(GOAL OF THE EXERCISE): Could you transcribe every record below exactly, leaving out any pictures?

(RECORDS SUPPLIED):
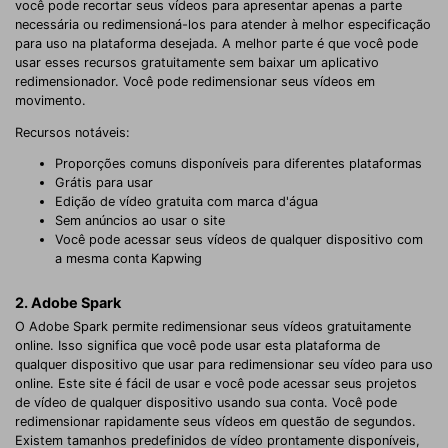
você pode recortar seus vídeos para apresentar apenas a parte
necessária ou redimensioná-los para atender à melhor especificação
para uso na plataforma desejada. A melhor parte é que você pode
usar esses recursos gratuitamente sem baixar um aplicativo
redimensionador. Você pode redimensionar seus vídeos em
movimento.
Recursos notáveis:
Proporções comuns disponíveis para diferentes plataformas
Grátis para usar
Edição de vídeo gratuita com marca d'água
Sem anúncios ao usar o site
Você pode acessar seus vídeos de qualquer dispositivo com
a mesma conta Kapwing
2. Adobe Spark
O Adobe Spark permite redimensionar seus vídeos gratuitamente
online. Isso significa que você pode usar esta plataforma de
qualquer dispositivo que usar para redimensionar seu vídeo para uso
online. Este site é fácil de usar e você pode acessar seus projetos
de vídeo de qualquer dispositivo usando sua conta. Você pode
redimensionar rapidamente seus vídeos em questão de segundos.
Existem tamanhos predefinidos de vídeo prontamente disponíveis,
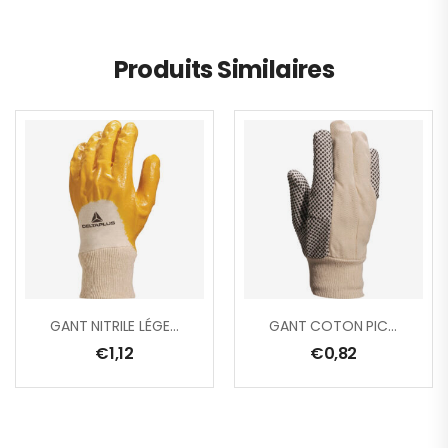
Produits Similaires
GANT NITRILE LÉGER – DOS AÉRÉ
GANT COTON PICOTS NOIR
€
1,12
€
0,82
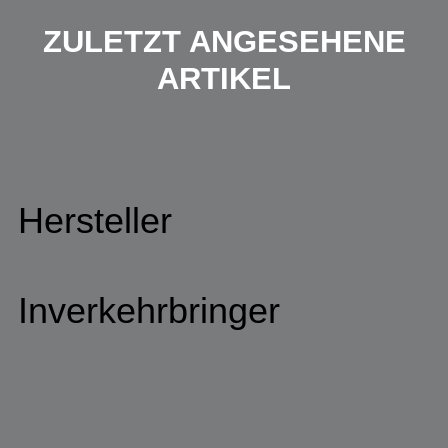
ZULETZT ANGESEHENE
ARTIKEL
Hersteller
Inverkehrbringer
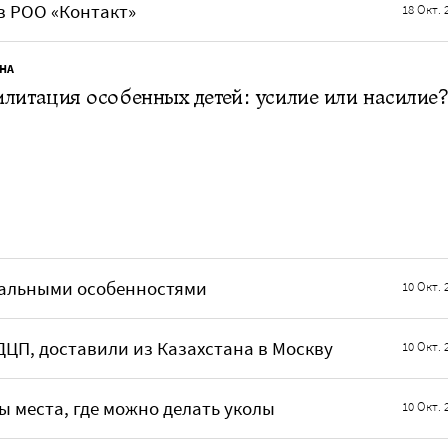
в РОО «Контакт»
18 Окт. 
НА
литация особенных детей: усилие или насилие?
нтальными особенностями
10 Окт. 
ДЦП, доставили из Казахстана в Москву
10 Окт. 
 места, где можно делать уколы
10 Окт.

(RESULT):
você pode recortar seus vídeos para apresentar apenas a parte
necessária ou redimensioná-los para atender à melhor especificação
para uso na plataforma desejada. A melhor parte é que você pode
usar esses recursos gratuitamente sem baixar um aplicativo
redimensionador. Você pode redimensionar seus vídeos em
movimento.
Recursos notáveis:
Proporções comuns disponíveis para diferentes plataformas
Grátis para usar
Edição de vídeo gratuita com marca d'água
Sem anúncios ao usar o site
Você pode acessar seus vídeos de qualquer dispositivo com
a mesma conta Kapwing
2. Adobe Spark
O Adobe Spark permite redimensionar seus vídeos gratuitamente
online. Isso significa que você pode usar esta plataforma de
qualquer dispositivo que usar para redimensionar seu vídeo para uso
online. Este site é fácil de usar e você pode acessar seus projetos
de vídeo de qualquer dispositivo usando sua conta. Você pode
redimensionar rapidamente seus vídeos em questão de segundos.
Existem tamanhos predefinidos de vídeo prontamente disponíveis,
Produits Similaires
GANT NITRILE LÉGER – DOS AÉRÉ
GANT COTON PICOTS NOIR
€
1,12
€
0,82
ZULETZT ANGESEHENE
ARTIKEL
Hersteller
Inverkehrbringer
в РОО «Контакт»
18 Окт. 
НА
литация особенных детей: усилие или насилие?
нтальными особенностями
10 Окт. 
ДЦП, доставили из Казахстана в Москву
10 Окт. 
 места, где можно делать уколы
10 Окт.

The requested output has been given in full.